What you have to do:
The entries that follow include a run beginning at the line with "right eye: (108, 103)" and ending at the line with "left ear: (69, 96)"; restate that run word for word and leave the rest out.

(Beginning of Material for this task)

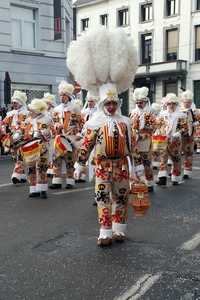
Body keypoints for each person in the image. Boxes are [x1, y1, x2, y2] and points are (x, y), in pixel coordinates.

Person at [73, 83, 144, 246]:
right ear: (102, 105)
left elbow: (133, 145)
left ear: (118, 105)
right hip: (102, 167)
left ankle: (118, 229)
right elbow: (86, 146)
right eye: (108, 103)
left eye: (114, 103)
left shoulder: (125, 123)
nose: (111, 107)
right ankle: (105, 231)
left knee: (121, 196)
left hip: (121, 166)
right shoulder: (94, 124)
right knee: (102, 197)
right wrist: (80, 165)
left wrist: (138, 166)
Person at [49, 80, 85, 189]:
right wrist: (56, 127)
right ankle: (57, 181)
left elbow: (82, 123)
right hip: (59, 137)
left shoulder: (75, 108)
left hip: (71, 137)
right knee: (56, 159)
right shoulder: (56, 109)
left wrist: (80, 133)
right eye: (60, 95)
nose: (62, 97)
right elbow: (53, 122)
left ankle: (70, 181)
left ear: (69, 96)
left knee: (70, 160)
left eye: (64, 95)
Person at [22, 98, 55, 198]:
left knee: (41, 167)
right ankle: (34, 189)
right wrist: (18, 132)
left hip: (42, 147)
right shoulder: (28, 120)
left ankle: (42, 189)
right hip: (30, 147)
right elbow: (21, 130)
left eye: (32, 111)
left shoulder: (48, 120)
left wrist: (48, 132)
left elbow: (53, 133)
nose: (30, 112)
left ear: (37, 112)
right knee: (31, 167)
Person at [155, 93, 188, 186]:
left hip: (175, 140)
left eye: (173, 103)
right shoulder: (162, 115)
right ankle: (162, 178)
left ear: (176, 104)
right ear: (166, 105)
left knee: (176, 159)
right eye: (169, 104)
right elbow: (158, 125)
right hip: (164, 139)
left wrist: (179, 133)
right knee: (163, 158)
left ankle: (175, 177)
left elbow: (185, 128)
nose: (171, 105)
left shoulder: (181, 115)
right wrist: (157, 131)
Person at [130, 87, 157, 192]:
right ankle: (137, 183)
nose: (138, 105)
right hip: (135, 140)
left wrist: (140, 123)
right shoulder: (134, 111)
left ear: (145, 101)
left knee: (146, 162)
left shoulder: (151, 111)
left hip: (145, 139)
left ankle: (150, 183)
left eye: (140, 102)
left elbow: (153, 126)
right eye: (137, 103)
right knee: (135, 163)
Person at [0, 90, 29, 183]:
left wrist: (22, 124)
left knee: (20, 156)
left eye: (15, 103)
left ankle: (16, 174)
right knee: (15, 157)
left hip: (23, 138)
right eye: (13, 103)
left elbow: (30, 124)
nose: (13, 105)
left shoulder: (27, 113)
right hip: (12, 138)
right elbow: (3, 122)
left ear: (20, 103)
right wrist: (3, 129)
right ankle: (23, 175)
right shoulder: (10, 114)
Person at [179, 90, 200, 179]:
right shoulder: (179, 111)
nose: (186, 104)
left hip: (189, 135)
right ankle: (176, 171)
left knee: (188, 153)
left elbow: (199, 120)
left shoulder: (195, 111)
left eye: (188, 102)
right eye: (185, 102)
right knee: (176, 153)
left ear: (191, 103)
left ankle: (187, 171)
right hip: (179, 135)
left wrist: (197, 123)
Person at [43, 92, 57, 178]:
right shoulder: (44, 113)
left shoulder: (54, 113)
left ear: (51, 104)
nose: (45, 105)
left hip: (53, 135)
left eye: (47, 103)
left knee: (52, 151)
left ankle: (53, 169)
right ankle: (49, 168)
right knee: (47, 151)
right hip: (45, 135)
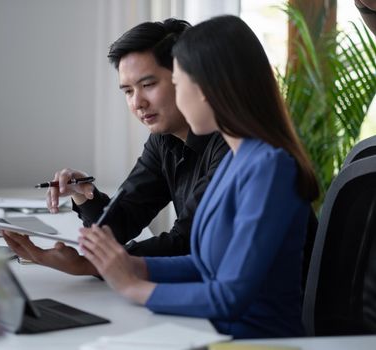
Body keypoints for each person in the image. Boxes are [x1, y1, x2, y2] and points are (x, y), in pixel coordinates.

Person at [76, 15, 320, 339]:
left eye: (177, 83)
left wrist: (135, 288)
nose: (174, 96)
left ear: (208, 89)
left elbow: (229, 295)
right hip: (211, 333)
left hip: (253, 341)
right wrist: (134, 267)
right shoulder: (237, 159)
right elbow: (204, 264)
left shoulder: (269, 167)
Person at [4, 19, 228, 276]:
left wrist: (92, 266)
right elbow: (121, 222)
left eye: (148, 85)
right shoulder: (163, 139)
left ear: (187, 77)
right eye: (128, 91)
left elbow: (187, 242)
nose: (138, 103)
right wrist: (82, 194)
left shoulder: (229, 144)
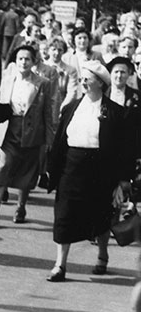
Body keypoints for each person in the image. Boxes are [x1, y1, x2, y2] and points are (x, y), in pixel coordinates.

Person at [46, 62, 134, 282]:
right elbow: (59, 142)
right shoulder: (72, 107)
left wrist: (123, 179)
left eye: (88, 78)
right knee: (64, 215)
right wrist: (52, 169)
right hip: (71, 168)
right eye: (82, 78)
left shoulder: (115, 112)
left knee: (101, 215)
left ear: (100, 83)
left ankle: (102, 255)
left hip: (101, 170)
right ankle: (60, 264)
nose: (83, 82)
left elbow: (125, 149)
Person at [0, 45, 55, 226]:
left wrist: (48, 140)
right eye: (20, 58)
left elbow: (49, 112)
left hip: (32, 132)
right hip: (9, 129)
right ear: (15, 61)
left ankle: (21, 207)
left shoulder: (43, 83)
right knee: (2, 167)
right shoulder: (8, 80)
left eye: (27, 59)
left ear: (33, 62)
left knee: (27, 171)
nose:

(End of Material for this task)

The completed task:
right eye: (108, 103)
left eye: (114, 103)
left shoulder: (125, 123)
nose: (111, 107)
right ankle: (105, 231)
left knee: (121, 196)
left hip: (121, 166)
right shoulder: (94, 124)
right knee: (102, 197)
right wrist: (80, 165)
left wrist: (138, 166)
Person at [49, 80, 85, 189]:
right wrist: (56, 127)
right ankle: (57, 181)
left elbow: (82, 123)
right hip: (59, 137)
left shoulder: (75, 108)
left hip: (71, 137)
right knee: (56, 159)
right shoulder: (56, 109)
left wrist: (80, 133)
right eye: (60, 95)
nose: (62, 97)
right elbow: (53, 122)
left ankle: (70, 181)
left ear: (69, 96)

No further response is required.